Democratic Gov. Gretchen Whitmer has been critical of the law. Her office did not directly answer whether it would support a repeal of the read-or-flunk portion of the law, saying there is “more work to do to make Michigan a top-10 state for literacy.”
“We are currently working with the incoming leaders on a legislative agenda for next year that will help families across the state, but continuing to make historic investments to help our children succeed will be a top priority,” the office said.
Research is mixed
Michigan’s law was passed in 2016, but it’s taken a few years for the mandatory retention component to take effect.
The retention part of the law didn’t start until the 2019-2020 school year, and the COVID-19 pandemic prompted the state to cancel the Michigan Student Test of Educational Progress (M-STEP) in spring of 2020.
That means students didn’t start to get held back under the law until fall of 2021.
There are 17 states that require third grade retention and eight states that allow for retention but do not require it, according to the National Conference of State Legislatures. California was the first state to enact a third grade reading law, according to the conference.
If Democrats amend the law, Michigan could join Nevada in eliminating the mandatory retention, while Oklahoma lawmakers have amended its third grade reading law multiple times since enacting it. Tennessee lawmakers are also weighing changes.
Strunk said student achievement was initially increasing in English Language Arts, but then COVID-19 upended schools in Michigan and nationwide.
“Pre-retention, the law seemed to be working and that’s the coaching, the [professional development], the staffing, the attention to the law,” she said.

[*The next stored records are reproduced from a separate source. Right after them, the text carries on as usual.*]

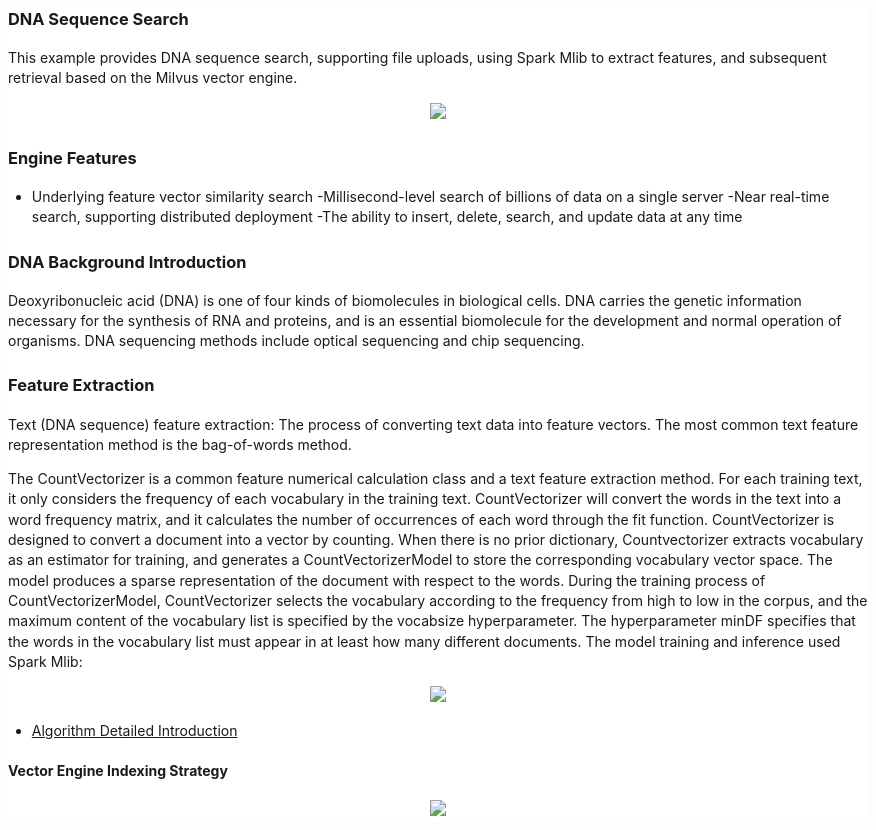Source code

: 
### DNA Sequence Search

This example provides DNA sequence search, supporting file uploads, using Spark Mlib to extract features, and subsequent retrieval based on the Milvus vector engine.

<div align="center">
<img src="https://aias-home.oss-cn-beijing.aliyuncs.com/AIAS/6_biomedicine/dna_sequence_search/arc.png"  width = "600"/>
</div> 

### Engine Features

- Underlying feature vector similarity search
  -Millisecond-level search of billions of data on a single server
  -Near real-time search, supporting distributed deployment
  -The ability to insert, delete, search, and update data at any time

### DNA Background Introduction

Deoxyribonucleic acid (DNA) is one of four kinds of biomolecules in biological cells. DNA carries the genetic information necessary for the synthesis of RNA and proteins, and is an essential biomolecule for the development and normal operation of organisms.
DNA sequencing methods include optical sequencing and chip sequencing.

### Feature Extraction

Text (DNA sequence) feature extraction: The process of converting text data into feature vectors. The most common text feature representation method is the bag-of-words method.

The CountVectorizer is a common feature numerical calculation class and a text feature extraction method. For each training text, it only considers the frequency of each vocabulary in the training text.
CountVectorizer will convert the words in the text into a word frequency matrix, and it calculates the number of occurrences of each word through the fit function.
CountVectorizer is designed to convert a document into a vector by counting. When there is no prior dictionary, Countvectorizer extracts vocabulary as an estimator for training, and generates a CountVectorizerModel to store the corresponding vocabulary vector space. The model produces a sparse representation of the document with respect to the words.
During the training process of CountVectorizerModel, CountVectorizer selects the vocabulary according to the frequency from high to low in the corpus, and the maximum content of the vocabulary list is specified by the vocabsize hyperparameter. The hyperparameter minDF specifies that the words in the vocabulary list must appear in at least how many different documents.
The model training and inference used Spark Mlib:

<div align="center">
<img src="https://aias-home.oss-cn-beijing.aliyuncs.com/AIAS/6_biomedicine/dna_sequence_search/spark_mlib.png"  width = "400"/>
</div> 

- [Algorithm Detailed Introduction](http://spark.apache.org/docs/latest/ml-features.html#countvectorizer)


#### Vector Engine Indexing Strategy
<div align="center">
<img src="https://aias-home.oss-cn-beijing.aliyuncs.com/AIAS/6_biomedicine/dna_sequence_search/milvus.png"  width = "600"/>
</div> 
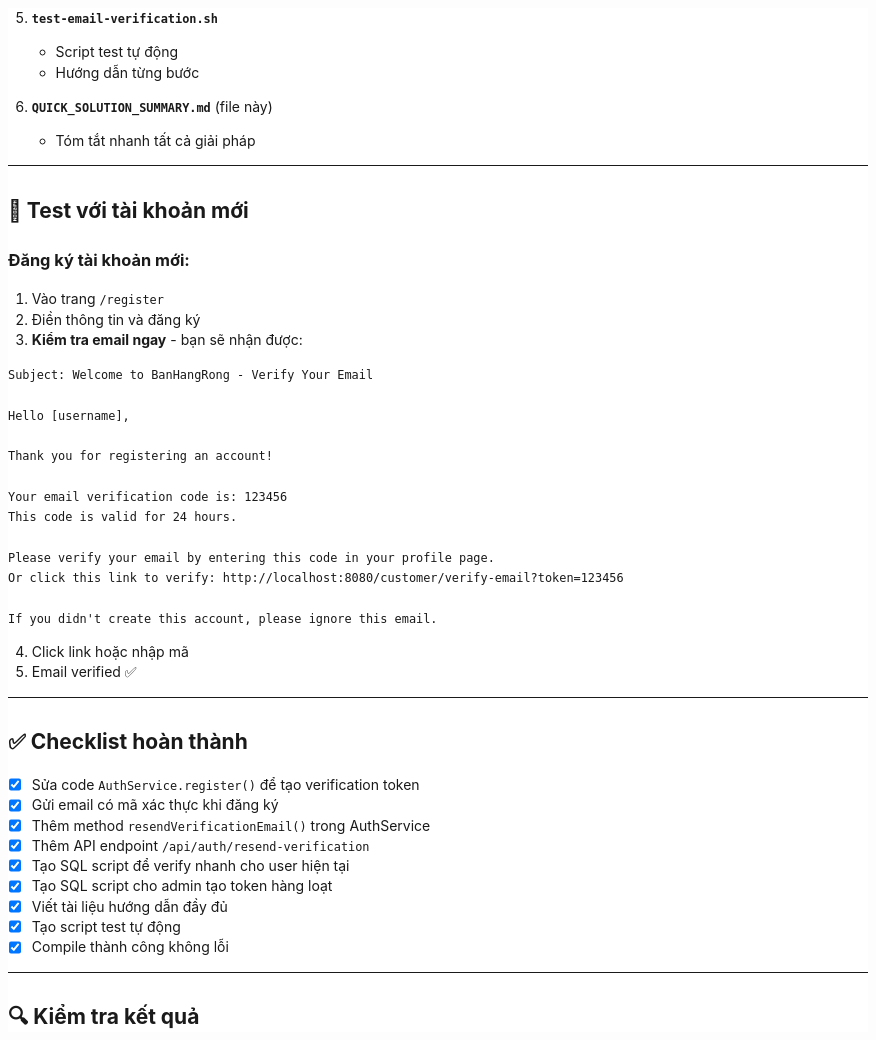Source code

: 5. **`test-email-verification.sh`**
   - Script test tự động
   - Hướng dẫn từng bước

6. **`QUICK_SOLUTION_SUMMARY.md`** (file này)
   - Tóm tắt nhanh tất cả giải pháp

---

## 🚀 Test với tài khoản mới

### Đăng ký tài khoản mới:

1. Vào trang `/register`
2. Điền thông tin và đăng ký
3. **Kiểm tra email ngay** - bạn sẽ nhận được:

```
Subject: Welcome to BanHangRong - Verify Your Email

Hello [username],

Thank you for registering an account!

Your email verification code is: 123456
This code is valid for 24 hours.

Please verify your email by entering this code in your profile page.
Or click this link to verify: http://localhost:8080/customer/verify-email?token=123456

If you didn't create this account, please ignore this email.
```

4. Click link hoặc nhập mã
5. Email verified ✅

---

## ✅ Checklist hoàn thành

- [x] Sửa code `AuthService.register()` để tạo verification token
- [x] Gửi email có mã xác thực khi đăng ký
- [x] Thêm method `resendVerificationEmail()` trong AuthService
- [x] Thêm API endpoint `/api/auth/resend-verification`
- [x] Tạo SQL script để verify nhanh cho user hiện tại
- [x] Tạo SQL script cho admin tạo token hàng loạt
- [x] Viết tài liệu hướng dẫn đầy đủ
- [x] Tạo script test tự động
- [x] Compile thành công không lỗi

---

## 🔍 Kiểm tra kết quả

Michigan fourth grade students recorded their lowest reading scores in 30 years, according to results from spring testing of the National Assessment of Educational Progress (NAEP), often called the nation’s report card.
The national test allows for comparisons among states. Michigan’s fourth grade average scale reading score ranked 40th in nation. Reading and math scores dropped from 2019 to 2022 in every state. Experts said it was no surprise given the extreme disruptions COVID-19 caused schools.
While research is limited in Michigan, studies in other states have found that holding students back can help them academically for a short period, but gains eventually fade.
Research also shows students who are older than their peers in their grade are more likely to be bullied or be bullies. A different study shows that being old for a grade or being retained in a grade is associated with increased rates of behavioral problems.
In a new working paper about Indiana’s retention policy, researchers found that third grade retention improves students’ English Language Arts and math achievement “immediately and substantially.”
The effects continued into middle school too. The researchers did not find evidence on student attendance or discipline incidents.
Florida implemented its third grade reading law in 2003. That year, there were 21,799 third grade students retained compared to 4,819 the year before, a 2017 study reports.
Researchers compared students with similar test scores: students who were just under the eligibility cut off and were likely to be retained and those who scored just above the cutoff and were likely to not be retained. Researchers found that test-based retention increased reading and math achievement in the short run. When students who were held back in third grade entered high school, they tended to have higher grade point averages and less likely to need remedial courses.
“Whether the results were positive or negative depends a little bit on what your expectations were,” Martin West, one of the authors and professor at the Harvard Graduate School of Education, told Bridge.
“Critics of retention warned that the students wouldn't benefit academically and would be much less likely to complete high school as a result of being retained. And we did not see those adverse outcomes emerge.”
“At the same time, it’s clear that retention did not put students on a fundamentally different trajectory when it comes to their long-term outcomes.”